Задания:
1) Определите, соответствуют ли фрагменту о выступлении Махно утверждения (а), (б), (в). Для каждого дайте ответ «да» или «нет» и приведите решающие слова фрагмента дословно.
(а) По текущему моменту выступал только Махно.
(б) Махно заявил, что партийная бюрократия тиранит народ.
(в) Махно зачитал телеграмму от Григорьева.
2) Ответьте по фрагменту о выступлении Махно на вопросы (а), (б), (в). Каждый ответ пометьте той же буквой.
(а) Кто, помимо Махно, взял слово по текущему моменту?
(б) Как, по словам Махно, большевистское правительство Украины распоряжается богатством страны?
(в) Через какой город направлена телеграмма батьке Махно?
3) Перепишите часть фрагмента о выступлении Махно без изменений. Начните со слов «По текущему моменту» и остановитесь после слов «к прошлой деспотии.».

Фрагмент страницы:
По текущему моменту слово взял Махно, Озеров и, кажется, Гордин.
Махно говорил, что большевистское правительство Украины опекает трудящихся. Оно наложило свою руку на все богатство страны и распоряжается им, как собственностью государства. Партийная бюрократия, этот вновь вернувшийся на нашу шею дворянский привилегированный класс, тиранит народ. Они издеваются над крестьянами, узурпируют права рабочих, свободно не дают дышать повстанчеству. Издевательство над нами и григорьевцами большевистского командования, тирания Чека анархических и эсеровских организаций — все говорит за возврат к прошлой деспотии.
Махно зачитал телеграмму от Григорьева.
«Секретно. Роджино почтово-телеграфной конторы Гуляй-Поле, через Никополь, батько Махно.

Исходные записи:

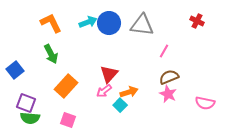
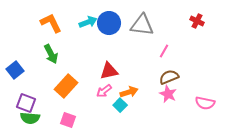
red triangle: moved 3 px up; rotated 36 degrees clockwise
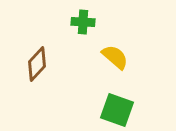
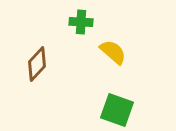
==
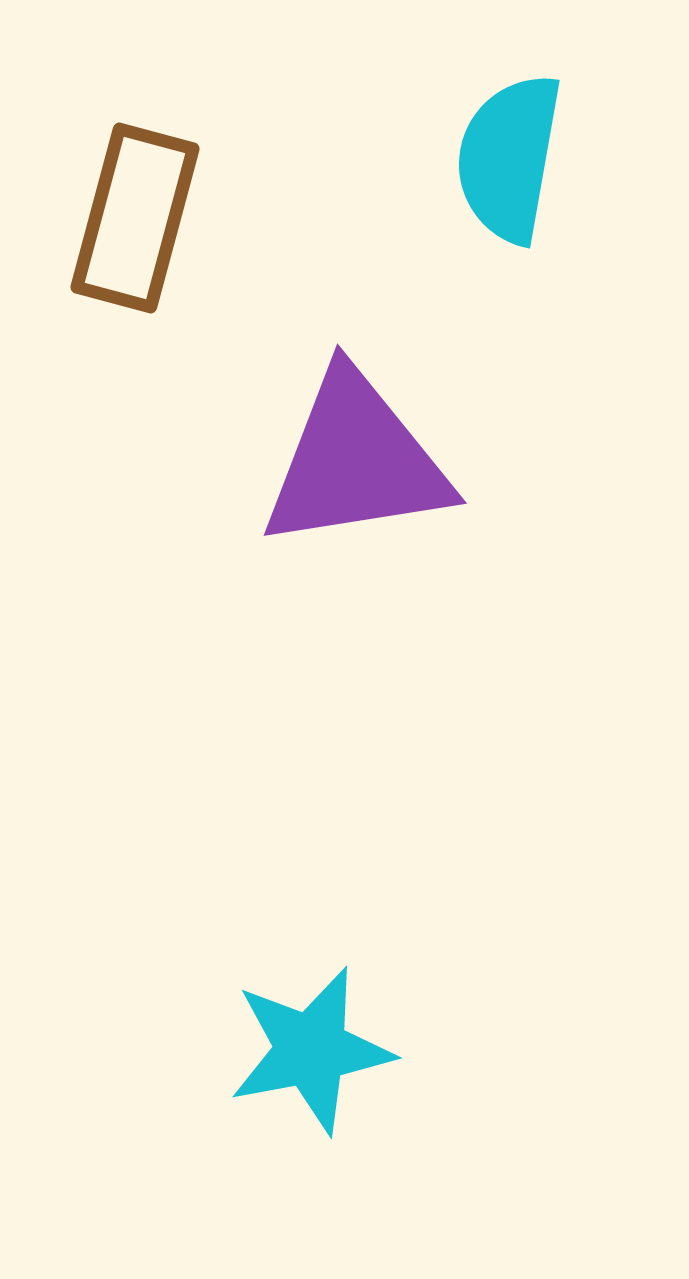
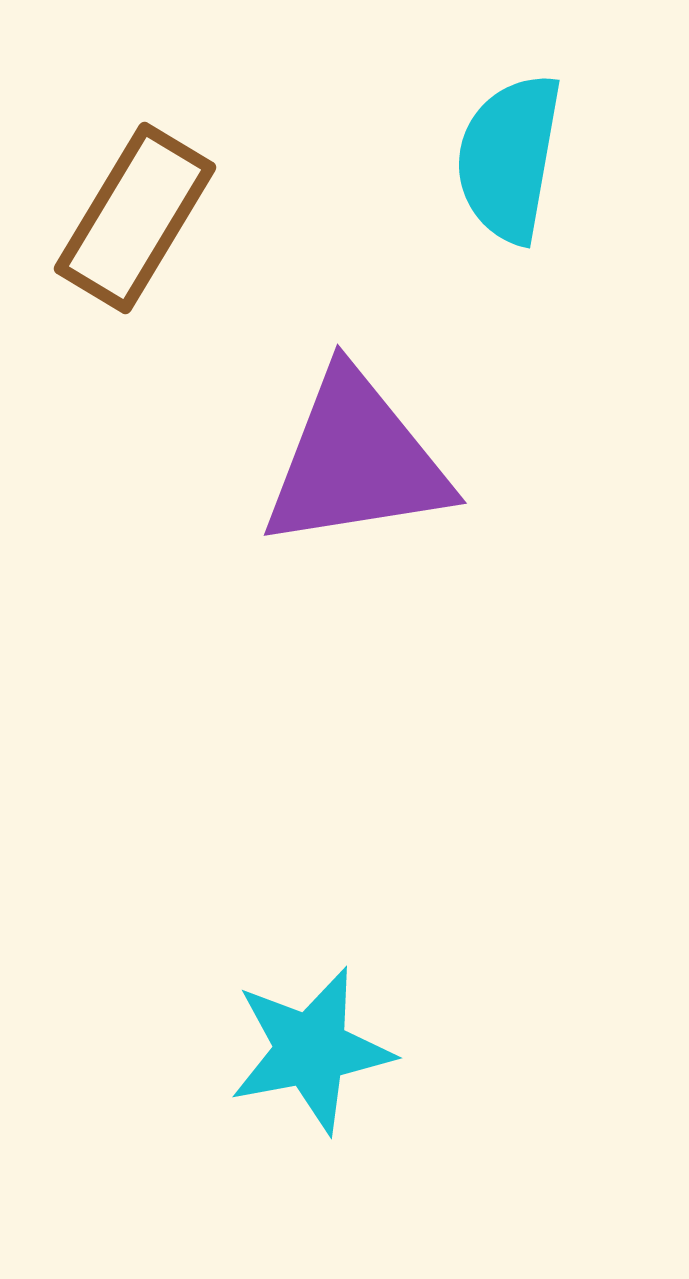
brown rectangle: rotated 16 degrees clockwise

Ответы по заданиям:
1)
(а) Нет: «По текущему моменту слово взял Махно, Озеров и, кажется, Гордин.»
(б) Да: «Партийная бюрократия, этот вновь вернувшийся на нашу шею дворянский привилегированный класс, тиранит народ.»
(в) Да: «Махно зачитал телеграмму от Григорьева.»

2)
(а) Озеров и, кажется, Гордин.
(б) Как собственностью государства.
(в) Через Никополь.

3)
По текущему моменту слово взял Махно, Озеров и, кажется, Гордин.
Махно говорил, что большевистское правительство Украины опекает трудящихся. Оно наложило свою руку на все богатство страны и распоряжается им, как собственностью государства. Партийная бюрократия, этот вновь вернувшийся на нашу шею дворянский привилегированный класс, тиранит народ. Они издеваются над крестьянами, узурпируют права рабочих, свободно не дают дышать повстанчеству. Издевательство над нами и григорьевцами большевистского командования, тирания Чека анархических и эсеровских организаций — все говорит за возврат к прошлой деспотии.